New | Microsoft to support iOS and Android apps in Windows in new 'open' culture

Microsoft

Developers will be able to easily bring their iOS and Android apps to Windows 10, Microsoft has announced, as it attempts to encourage adoption of its new "universal" operating system. 

New software development kits will enable developers to port existing apps into Windows universal apps that work across devices, the company announced at the ongoing Build conference on Wednesday. 

"This is a huge breakthrough," Horace Chow, Microsoft general manager for Hong Kong and Macau, told the South China Morning Post in an interview. 

"We will invite others to join our ecosystem."

The move comes as Microsoft is making a big push to encourage adoption of its Windows 10 operating system, currently in beta stage. 

In the past, the company has struggled in mobile to gain traction against market leader Android and Apple's iOS. Experts have put this down to Microsoft’s late entry into the market, and the lack of apps on Windows devices. 

Chow said in recent years the company has adopted a more "open" philosophy, driven by chief executive Satya Nadella. 

"Satya has really sped up the culture change," Chow said.

Nadella, who took over from Steve Ballmer in 2014, told analysts at the time that Microsoft must have "courage in the face of reality". 

Since then, the India-born executive has worked to make the four-decade old company more responsive and open, releasing its hugely popular Office software for iOS and Android, and offering Windows 10 for free to manufacturers of devices smaller than 9 inches, among other moves.

This approach has paid off, Chow said, particularly in China, where smaller brand original equipment manufacturers have embraced Windows as a way to stand out from their rivals. 

"Since we announced we offer the software for free for anything under 9 inches, a lot of new Windows devices have appeared," he said. 

"This market used to be 100 per cent dominated by Android." 

The influence of Chinese OEMs is not only felt inside China, he said, as consumers around the world buy the low-price devices that would in the past have run Google's software. 

Bringing mobile and tablet users inside the Windows ecosystem is vital for Microsoft, which has long dominated the desktop environment, especially at the corporate level. 

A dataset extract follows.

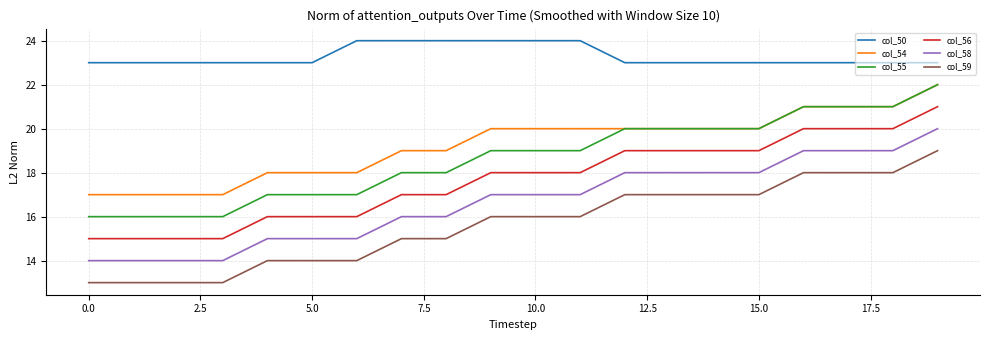

Which series has the largest total across all categories?

col_50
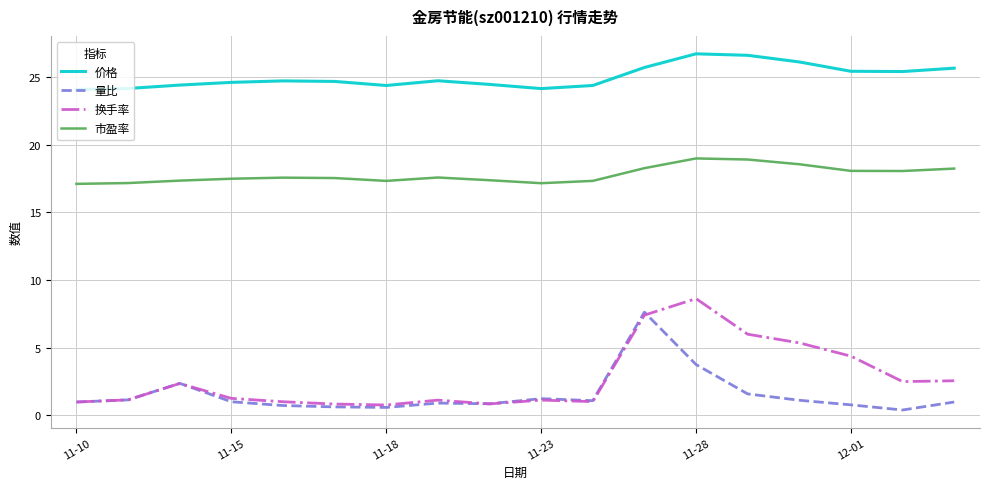

What are all the series names shown in the legend?

价格, 量比, 换手率, 市盈率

Windows 10 is designed to work across platforms, with developers creating "universal apps" that are as at home on the desktop as on mobile. 

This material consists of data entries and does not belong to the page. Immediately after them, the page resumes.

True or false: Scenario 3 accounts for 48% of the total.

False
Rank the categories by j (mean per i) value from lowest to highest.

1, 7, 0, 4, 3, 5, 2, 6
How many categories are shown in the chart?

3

“We’re talking about one platform,” Windows chief Terry Myerson said at Build. 

“A single app, a single binary that can run across all of these devices.” 

By getting all desktop users onto the latest OS, Microsoft hopes that this will encourage adoption of its mobile and tablet devices, such as the Surface 3, to be released in Hong Kong this month.

To this end, it announced in March that it would be offering the software for free to the "millions" of users running Windows 7 or earlier.

Speaking in Shenzhen at the time, Myerson said the firm would work with Chinese tech companies Lenovo, Tencent and Qihoo 360 to offer free upgrades to their huge base of users.